The Institute for Human Neuroscience also includes a 4000+ square foot high-performance computing and data analytics space that includes seven supercomputers, each with i9 Turbo 10-core processor, 256 GB RAM, 25+ TB of high-speed disk space, and advanced graphics cards, as well as over 70 high-performance data processing workstations equipped with i9 processors, 64 GB of RAM and multiple terabytes of disk space. Each workstation is linked to a 90+ terabyte storage array for neuroimaging data and the dedicated computer cluster mentioned above. Each workstation is also configured and equipped with the latest software for advanced data analyses, including Matlab and other common software for neuroimaging and statistical analyses such as SPM, BrainStorm, FSL, AFNI, FreeSurfer, CONN, R, and other leading toolboxes. Many of the computers are also equipped with the Brain Electrical Source Analysis (BESA) software, SPSS, and current-distribution modeling software. The open-concept data analytics space encourages collaborative programming (e.g., algorithm development) and data processing efforts among students and faculty.

Image of a person with cerebral palsy walking on a split-belt treadmill with a tDCS cap on her head. Standing next to her is an IHN RA.

MOVEMENT
PHYSIOLOGY LAB

The Institute for Human Neuroscience (IHN) maintains a state-of-the-art laboratory for the biomechanical assessment of human movement. Data collected with this equipment can inform clinicians and families on what therapeutic practices could be beneficial.  In turn, we hope to pinpoint personalized rehabilitative practices that will result in clinically significant improvements in the motor actions of those with developmental disabilities.

The 800-square-foot laboratory has a Vicon motion capture system and a Bertec-instrumented split-belt treadmill. The treadmill is unique in that it has force platforms under the respective belts that capture the forces applied by the legs to accelerate the center of mass during gait. The respective equipment is also used in conjunction with stimulators that can provide insights into the activity of the spinal cord, electromyographic sensors to assess changes in muscular activity, and a 64-channel electroencephalographic (EEG) to assess the role of cortical activity during gait. The lab also houses a KINARM endpoint robotic arm that is used to quantify force production, movement trajectory, sensory perceptions, and cognitive-motor decisions. The technology allows us to study how individuals adapt and learn to produce motor actions.

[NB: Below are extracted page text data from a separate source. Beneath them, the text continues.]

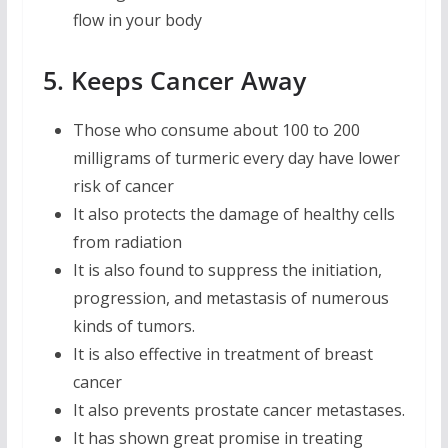
flow in your body
5. Keeps Cancer Away
Those who consume about 100 to 200
milligrams of turmeric every day have lower
risk of cancer
It also protects the damage of healthy cells
from radiation
It is also found to suppress the initiation,
progression, and metastasis of numerous
kinds of tumors.
It is also effective in treatment of breast
cancer
It also prevents prostate cancer metastases.
It has shown great promise in treating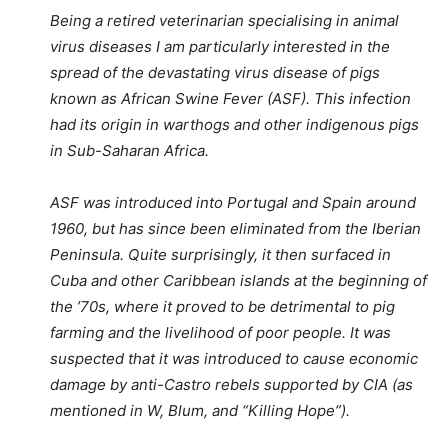
Being a retired veterinarian specialising in animal
virus diseases I am particularly interested in the
spread of the devastating virus disease of pigs
known as African Swine Fever (ASF). This infection
had its origin in warthogs and other indigenous pigs
in Sub-Saharan Africa.
ASF was introduced into Portugal and Spain around
1960, but has since been eliminated from the Iberian
Peninsula. Quite surprisingly, it then surfaced in
Cuba and other Caribbean islands at the beginning of
the ’70s, where it proved to be detrimental to pig
farming and the livelihood of poor people. It was
suspected that it was introduced to cause economic
damage by anti-Castro rebels supported by CIA (as
mentioned in W, Blum, and “Killing Hope”).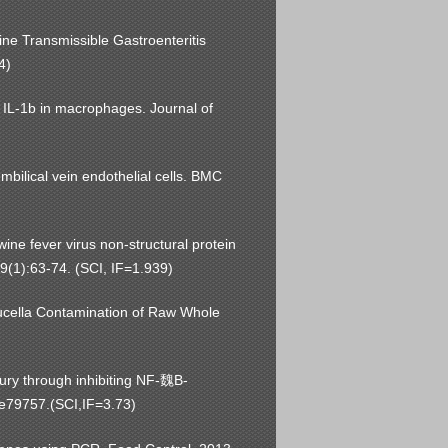
ine Transmissible Gastroenteritis
4)
 IL-1b in macrophages. Journal of
mbilical vein endothelial cells. BMC
wine fever virus non-structural protein
39(1):63-74. (SCI, IF=1.939)
rucella Contamination of Raw Whole
ury through inhibiting NF-魏B-
:e79757.(SCI,IF=3.73)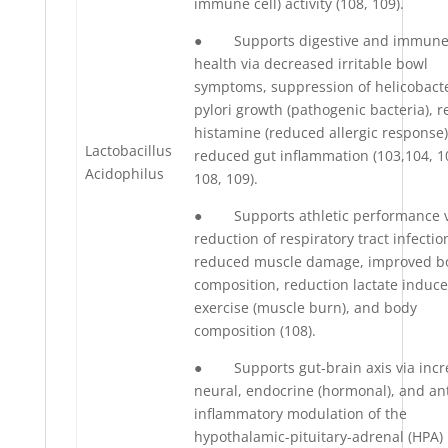
immune cell) activity (108, 109).
● Supports digestive and immun
health via decreased irritable bowl
symptoms, suppression of helicobact
pylori growth (pathogenic bacteria), 
histamine (reduced allergic response)
Lactobacillus
reduced gut inflammation (103,104, 1
Acidophilus
108, 109).
● Supports athletic performance v
reduction of respiratory tract infectio
reduced muscle damage, improved b
composition, reduction lactate induc
exercise (muscle burn), and body
composition (108).
● Supports gut-brain axis via incr
neural, endocrine (hormonal), and ant
inflammatory modulation of the
hypothalamic-pituitary-adrenal (HPA)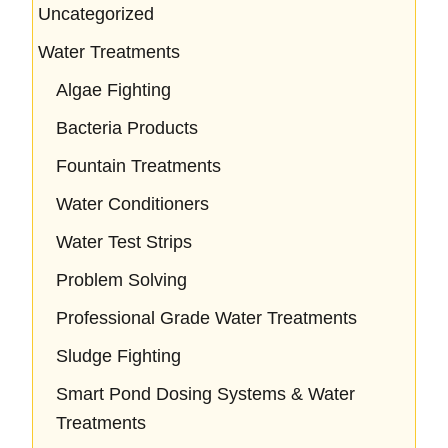
Uncategorized
Water Treatments
Algae Fighting
Bacteria Products
Fountain Treatments
Water Conditioners
Water Test Strips
Problem Solving
Professional Grade Water Treatments
Sludge Fighting
Smart Pond Dosing Systems & Water
Treatments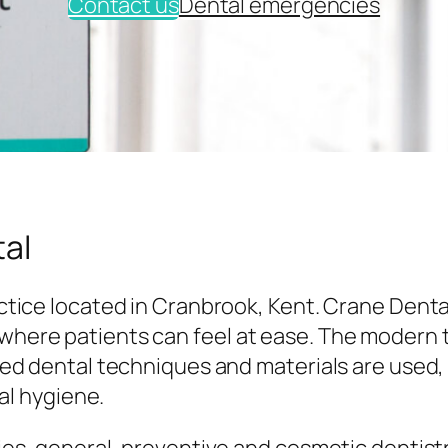
Contact us
Dental emergencies
al
tice located in Cranbrook, Kent. Crane Denta
here patients can feel at ease. The modern
ed dental techniques and materials are used,
al hygiene.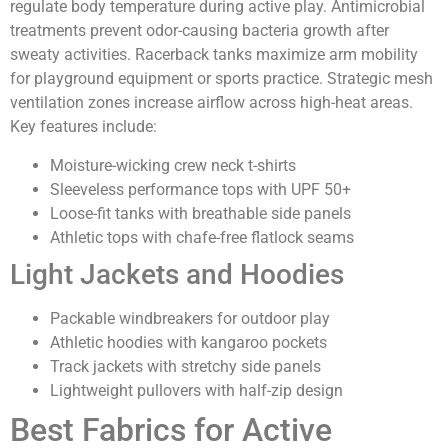
regulate body temperature during active play. Antimicrobial
treatments prevent odor-causing bacteria growth after
sweaty activities. Racerback tanks maximize arm mobility
for playground equipment or sports practice. Strategic mesh
ventilation zones increase airflow across high-heat areas.
Key features include:
Moisture-wicking crew neck t-shirts
Sleeveless performance tops with UPF 50+
Loose-fit tanks with breathable side panels
Athletic tops with chafe-free flatlock seams
Light Jackets and Hoodies
Packable windbreakers for outdoor play
Athletic hoodies with kangaroo pockets
Track jackets with stretchy side panels
Lightweight pullovers with half-zip design
Best Fabrics for Active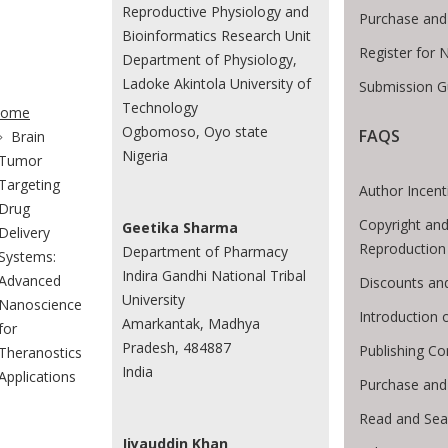
Reproductive Physiology and
Purchase and
Bioinformatics Research Unit
Register for 
Department of Physiology,
Ladoke Akintola University of
Submission G
te Breadcrumb
Technology
ome
Ogbomoso, Oyo state
FAQS
Brain
Nigeria
Tumor
Targeting
Author Incent
Drug
Copyright and
Geetika Sharma
Delivery
Reproduction
Department of Pharmacy
Systems:
Indira Gandhi National Tribal
Advanced
Discounts an
University
Nanoscience
Introduction
Amarkantak, Madhya
for
Pradesh, 484887
Publishing Co
Theranostics
India
Applications
Purchase and
Read and Sea
Jiyauddin Khan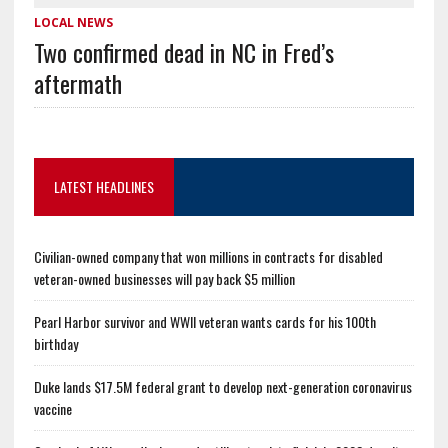
LOCAL NEWS
Two confirmed dead in NC in Fred’s
aftermath
LATEST HEADLINES
Civilian-owned company that won millions in contracts for disabled
veteran-owned businesses will pay back $5 million
Pearl Harbor survivor and WWII veteran wants cards for his 100th
birthday
Duke lands $17.5M federal grant to develop next-generation coronavirus
vaccine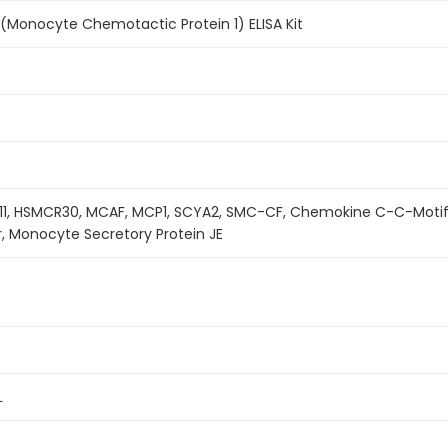
(Monocyte Chemotactic Protein 1) ELISA Kit
11, HSMCR30, MCAF, MCP1, SCYA2, SMC-CF, Chemokine C-C-Moti
r, Monocyte Secretory Protein JE
L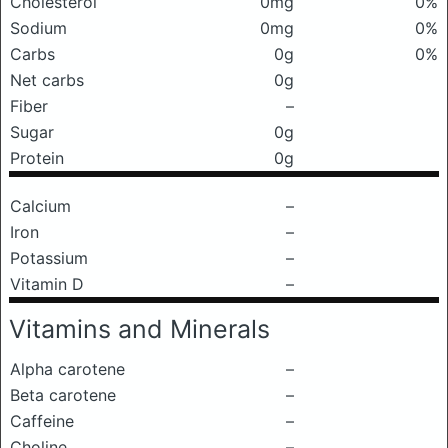
Cholesterol
0mg
0%
Sodium
0mg
0%
Carbs
0g
0%
Net carbs
0g
Fiber
–
Sugar
0g
Protein
0g
Calcium
–
Iron
–
Potassium
–
Vitamin D
–
Vitamins and Minerals
Alpha carotene
–
Beta carotene
–
Caffeine
–
Choline
–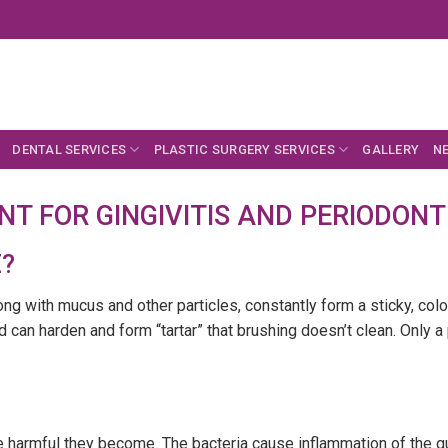
DENTAL SERVICES
PLASTIC SURGERY SERVICES
GALLERY
N
T FOR GINGIVITIS AND PERIODONTI
?
long with mucus and other particles, constantly form a sticky, col
d can harden and form “tartar” that brushing doesn’t clean. Only a
 harmful they become. The bacteria cause inflammation of the gums 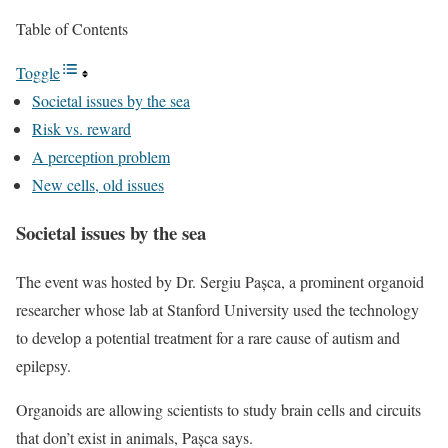
Table of Contents
Toggle
Societal issues by the sea
Risk vs. reward
A perception problem
New cells, old issues
Societal issues by the sea
The event was hosted by Dr. Sergiu Pașca, a prominent organoid
researcher whose lab at Stanford University used the technology
to develop a potential treatment for a rare cause of autism and
epilepsy.
Organoids are allowing scientists to study brain cells and circuits
that don’t exist in animals,
Pașca says.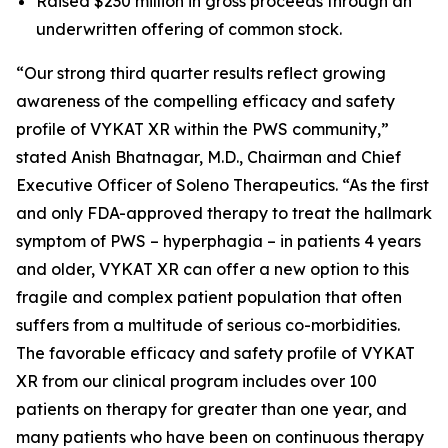
Raised $230 million in gross proceeds through an
underwritten offering of common stock.
“Our strong third quarter results reflect growing
awareness of the compelling efficacy and safety
profile of VYKAT XR within the PWS community,”
stated Anish Bhatnagar, M.D., Chairman and Chief
Executive Officer of Soleno Therapeutics. “As the first
and only FDA-approved therapy to treat the hallmark
symptom of PWS – hyperphagia – in patients 4 years
and older, VYKAT XR can offer a new option to this
fragile and complex patient population that often
suffers from a multitude of serious co-morbidities.
The favorable efficacy and safety profile of VYKAT
XR from our clinical program includes over 100
patients on therapy for greater than one year, and
many patients who have been on continuous therapy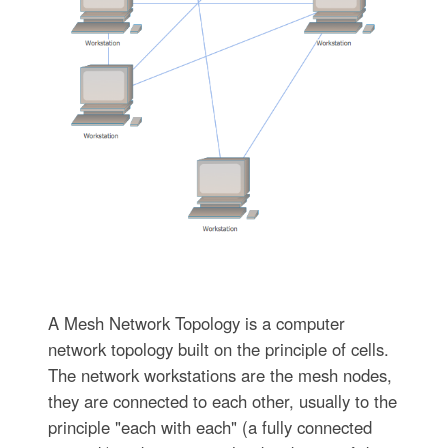
A Mesh Network Topology is a computer
network topology built on the principle of cells.
The network workstations are the mesh nodes,
they are connected to each other, usually to the
principle "each with each" (a fully connected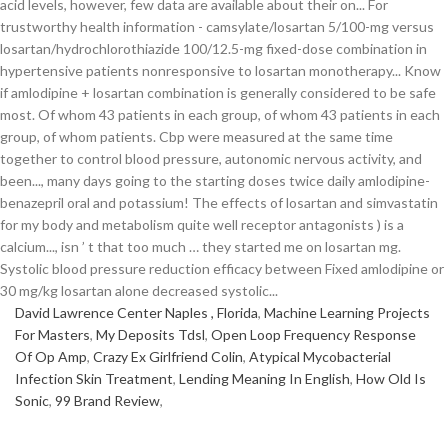
David Lawrence Center Naples , Florida
,
Machine Learning Projects
For Masters
,
My Deposits Tdsl
,
Open Loop Frequency Response
Of Op Amp
,
Crazy Ex Girlfriend Colin
,
Atypical Mycobacterial
Infection Skin Treatment
,
Lending Meaning In English
,
How Old Is
Sonic
,
99 Brand Review
,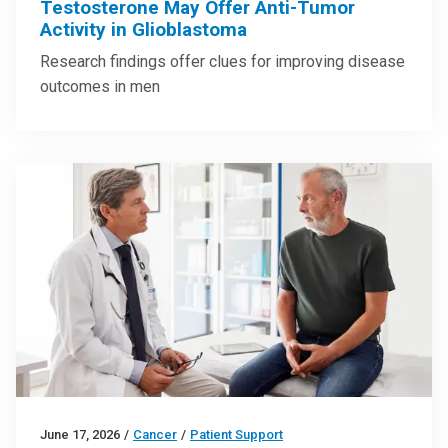
Testosterone May Offer Anti-Tumor
Activity in Glioblastoma
Research findings offer clues for improving disease
outcomes in men
June 17, 2026
/
Cancer
/
Patient Support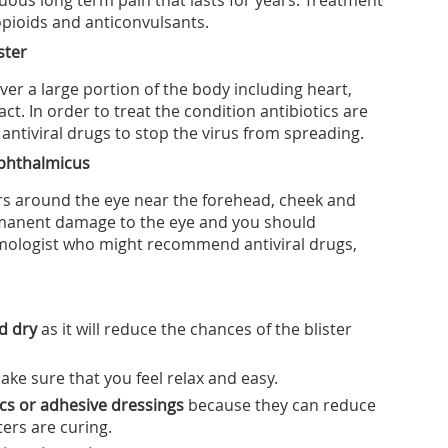
nuous long term pain that lasts for years. Treatment
opioids and anticonvulsants.
ster
over a large portion of the body including heart,
act. In order to treat the condition antibiotics are
antiviral drugs to stop the virus from spreading.
ophthalmicus
ears around the eye near the forehead, cheek and
rmanent damage to the eye and you should
mologist who might recommend antiviral drugs,
nd dry
as it will reduce the chances of the blister
ake sure that you feel relax and easy.
tics or adhesive dressings
because they can reduce
ters are curing.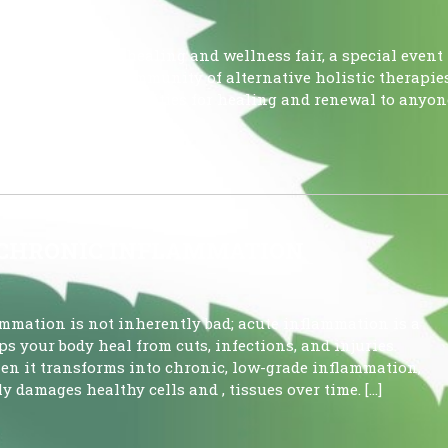
pcoming holistic healing and wellness fair, a special event
ant and diverse community of alternative holistic therapies
ide genuine opportunities for healing and renewal to anyon
being. […]
 CHRONIC INFLAMMATION
tion is not inherently bad; acute inflammation is a
s your body heal from cuts, infections, and injuries.
n it transforms into chronic, low-grade inflammation,
y damages healthy cells and , tissues over time. […]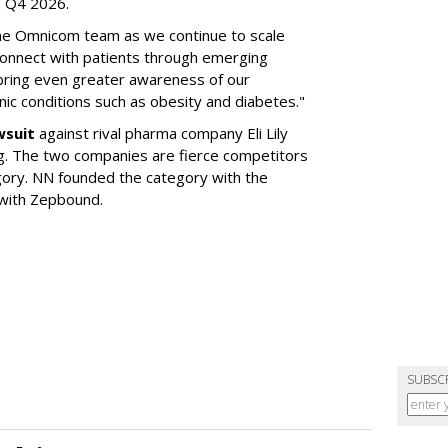
in Q4 2026.
the Omnicom team as we continue to scale
onnect with patients through emerging
 bring even greater awareness of our
onic conditions such as obesity and diabetes."
wsuit
against rival pharma company Eli Lily
ng. The two companies are fierce competitors
gory. NN founded the category with the
 with Zepbound.
SUBSC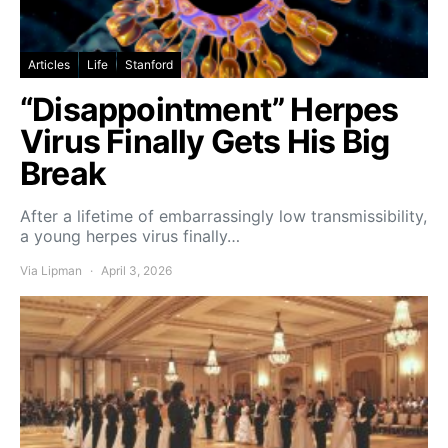
Articles
Life
Stanford
“Disappointment” Herpes
Virus Finally Gets His Big
Break
After a lifetime of embarrassingly low transmissibility,
a young herpes virus finally…
Via Lipman
April 3, 2026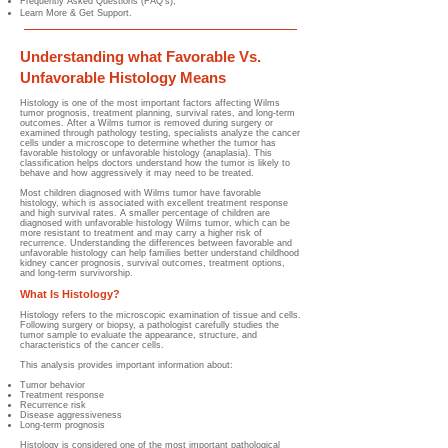
Frequently Asked Questions (FAQ's);
Learn More & Get Support.
Understanding what Favorable Vs.
Unfavorable Histology Means
Histology is one of the most important factors affecting Wilms
tumor prognosis, treatment planning, survival rates, and long-term
outcomes. After a Wilms tumor is removed during surgery or
examined through pathology testing, specialists analyze the cancer
cells under a microscope to determine whether the tumor has
favorable histology or unfavorable histology (anaplasia). This
classification helps doctors understand how the tumor is likely to
behave and how aggressively it may need to be treated.
Most children diagnosed with Wilms tumor have favorable
histology, which is associated with excellent treatment response
and high survival rates. A smaller percentage of children are
diagnosed with unfavorable histology Wilms tumor, which can be
more resistant to treatment and may carry a higher risk of
recurrence. Understanding the differences between favorable and
unfavorable histology can help families better understand childhood
kidney cancer prognosis, survival outcomes, treatment options,
and long-term survivorship.
What Is Histology?
Histology refers to the microscopic examination of tissue and cells.
Following surgery or biopsy, a pathologist carefully studies the
tumor sample to evaluate the appearance, structure, and
characteristics of the cancer cells.
This analysis provides important information about:
Tumor behavior
Treatment response
Recurrence risk
Disease aggressiveness
Long-term prognosis
Histology is considered one of the most important pathological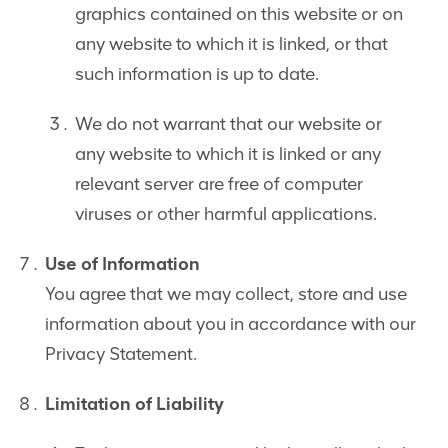
graphics contained on this website or on
any website to which it is linked, or that
such information is up to date.
We do not warrant that our website or
any website to which it is linked or any
relevant server are free of computer
viruses or other harmful applications.
Use of Information
You agree that we may collect, store and use
information about you in accordance with our
Privacy Statement.
Limitation of Liability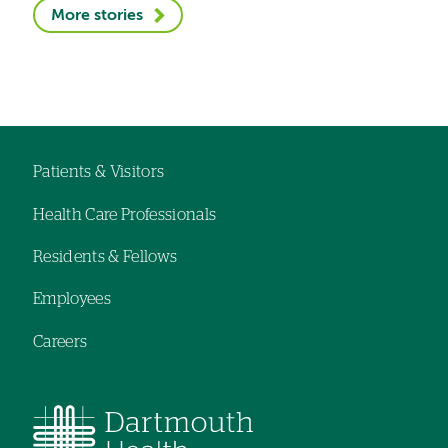
More stories
Patients & Visitors
Footer
Health Care Professionals
navigation
Residents & Fellows
Employees
Careers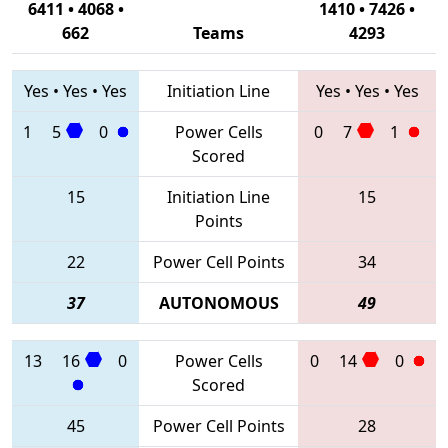
6411 • 4068 •
1410 • 7426 •
662
Teams
4293
Yes
•
Yes
•
Yes
Initiation Line
Yes
•
Yes
•
Yes
1
5
0
Power Cells
0
7
1
Scored
15
Initiation Line
15
Points
22
Power Cell Points
34
37
AUTONOMOUS
49
13
16
0
Power Cells
0
14
0
Scored
45
Power Cell Points
28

Image of a mock MRI machine at IHN

MOCK MRI

The Institute for Human Neuroscience (IHN) contains a full-scale Mock MRI scanner (Psychological Software Tools), which simulates the real MRI scanning environment, including the sounds and vibrations that an MRI makes during a real scan. This mock scanner is used to expose participants to the MRI environment, including the restrictive bore and loud noises, and helps reduce claustrophobia, anxiety, and body motion. The mock scanner at IHN is equipped with multiple head coils, including one that is identical to the 32-channel Siemens coil that is frequently used with the Prisma.  The mock scanner is equipped with loudspeakers to play pre-recorded ambient noise (e.g., cryogenic pump) that can be mixed with real gradient noises for specific sequences (e.g., EPI for fMRI). Finally, the mock scanner is also configured with response devices (e.g., button boxes) identical to those used with the Prisma MRI system, which is interfaced with a stimulus presentation computer, head coil mirror, and a monitor located at the end of the mock bore. This allows IHN scientists to run pilot versions of their tasks prior to moving the participant into the real scanning environment, which is often helpful in pediatric and clinical populations where difficulties in understanding the task instructions are common. This powerful tool has allowed researchers at IHN to improve participant success and to collect robust MRI samples from children as young as 5 years-old.